[[ Data to use, beginning ]]
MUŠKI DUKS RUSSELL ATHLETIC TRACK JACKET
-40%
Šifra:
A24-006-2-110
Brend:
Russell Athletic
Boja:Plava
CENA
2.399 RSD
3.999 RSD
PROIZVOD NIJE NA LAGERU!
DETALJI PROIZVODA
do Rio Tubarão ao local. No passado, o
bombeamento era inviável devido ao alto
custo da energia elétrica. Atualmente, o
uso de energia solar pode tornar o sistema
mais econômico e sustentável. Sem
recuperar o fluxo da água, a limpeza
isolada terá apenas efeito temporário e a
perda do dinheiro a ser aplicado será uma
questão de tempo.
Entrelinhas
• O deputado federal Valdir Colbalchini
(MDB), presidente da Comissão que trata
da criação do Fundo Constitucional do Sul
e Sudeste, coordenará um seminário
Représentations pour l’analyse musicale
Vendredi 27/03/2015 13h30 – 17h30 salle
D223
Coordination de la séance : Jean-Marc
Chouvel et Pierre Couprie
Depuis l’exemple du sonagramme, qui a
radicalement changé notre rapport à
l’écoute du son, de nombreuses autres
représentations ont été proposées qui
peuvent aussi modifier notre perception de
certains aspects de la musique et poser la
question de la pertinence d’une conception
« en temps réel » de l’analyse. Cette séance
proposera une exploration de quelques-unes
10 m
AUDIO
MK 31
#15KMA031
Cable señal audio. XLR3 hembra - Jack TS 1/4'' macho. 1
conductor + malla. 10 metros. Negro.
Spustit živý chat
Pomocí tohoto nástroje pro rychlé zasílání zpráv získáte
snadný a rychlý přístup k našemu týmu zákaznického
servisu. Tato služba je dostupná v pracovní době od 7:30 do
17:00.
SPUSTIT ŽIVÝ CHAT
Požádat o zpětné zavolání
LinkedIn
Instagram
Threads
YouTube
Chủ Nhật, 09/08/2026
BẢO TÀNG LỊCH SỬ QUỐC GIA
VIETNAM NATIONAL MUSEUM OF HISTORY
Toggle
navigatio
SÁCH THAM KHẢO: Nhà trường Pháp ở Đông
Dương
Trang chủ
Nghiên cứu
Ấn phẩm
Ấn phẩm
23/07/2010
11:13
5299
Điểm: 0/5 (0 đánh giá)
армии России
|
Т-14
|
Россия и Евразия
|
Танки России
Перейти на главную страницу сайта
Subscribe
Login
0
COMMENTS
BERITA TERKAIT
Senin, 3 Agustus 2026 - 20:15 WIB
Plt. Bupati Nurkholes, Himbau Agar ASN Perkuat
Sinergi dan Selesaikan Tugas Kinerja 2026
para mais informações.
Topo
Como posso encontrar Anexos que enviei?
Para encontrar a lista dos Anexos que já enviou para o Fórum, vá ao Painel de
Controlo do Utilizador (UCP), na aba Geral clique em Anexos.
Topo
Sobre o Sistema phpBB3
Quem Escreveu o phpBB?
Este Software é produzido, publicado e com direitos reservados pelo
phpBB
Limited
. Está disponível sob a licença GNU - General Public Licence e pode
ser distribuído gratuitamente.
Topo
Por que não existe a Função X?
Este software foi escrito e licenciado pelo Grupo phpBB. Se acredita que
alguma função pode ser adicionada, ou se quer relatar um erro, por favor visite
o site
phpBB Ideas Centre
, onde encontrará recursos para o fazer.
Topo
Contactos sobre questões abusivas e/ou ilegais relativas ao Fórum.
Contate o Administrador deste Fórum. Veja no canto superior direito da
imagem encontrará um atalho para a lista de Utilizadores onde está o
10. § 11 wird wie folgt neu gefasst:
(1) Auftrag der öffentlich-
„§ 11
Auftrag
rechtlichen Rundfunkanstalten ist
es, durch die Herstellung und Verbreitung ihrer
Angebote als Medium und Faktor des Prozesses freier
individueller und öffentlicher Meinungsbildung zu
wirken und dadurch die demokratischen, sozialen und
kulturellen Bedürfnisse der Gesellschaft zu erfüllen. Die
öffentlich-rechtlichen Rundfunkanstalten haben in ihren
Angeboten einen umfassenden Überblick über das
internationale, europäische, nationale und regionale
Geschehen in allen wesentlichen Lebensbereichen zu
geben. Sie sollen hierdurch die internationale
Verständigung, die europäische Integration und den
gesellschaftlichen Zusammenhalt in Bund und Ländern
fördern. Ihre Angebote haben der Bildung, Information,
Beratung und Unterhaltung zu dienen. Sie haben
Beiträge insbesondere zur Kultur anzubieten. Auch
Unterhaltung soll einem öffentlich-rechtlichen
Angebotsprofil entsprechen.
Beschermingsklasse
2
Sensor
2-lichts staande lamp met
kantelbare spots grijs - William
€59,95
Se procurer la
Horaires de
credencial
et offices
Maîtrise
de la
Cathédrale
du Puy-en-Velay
[[ Data to use, end ]]
Taking the entries above, print exactly the lines starting at the line with "Contate o Administrador" and ending at the line with "fördern. Ihre Angebote", both included.

▶ [Answer box]
Contate o Administrador deste Fórum. Veja no canto superior direito da
imagem encontrará um atalho para a lista de Utilizadores onde está o
10. § 11 wird wie folgt neu gefasst:
(1) Auftrag der öffentlich-
„§ 11
Auftrag
rechtlichen Rundfunkanstalten ist
es, durch die Herstellung und Verbreitung ihrer
Angebote als Medium und Faktor des Prozesses freier
individueller und öffentlicher Meinungsbildung zu
wirken und dadurch die demokratischen, sozialen und
kulturellen Bedürfnisse der Gesellschaft zu erfüllen. Die
öffentlich-rechtlichen Rundfunkanstalten haben in ihren
Angeboten einen umfassenden Überblick über das
internationale, europäische, nationale und regionale
Geschehen in allen wesentlichen Lebensbereichen zu
geben. Sie sollen hierdurch die internationale
Verständigung, die europäische Integration und den
gesellschaftlichen Zusammenhalt in Bund und Ländern
fördern. Ihre Angebote haben der Bildung, Information,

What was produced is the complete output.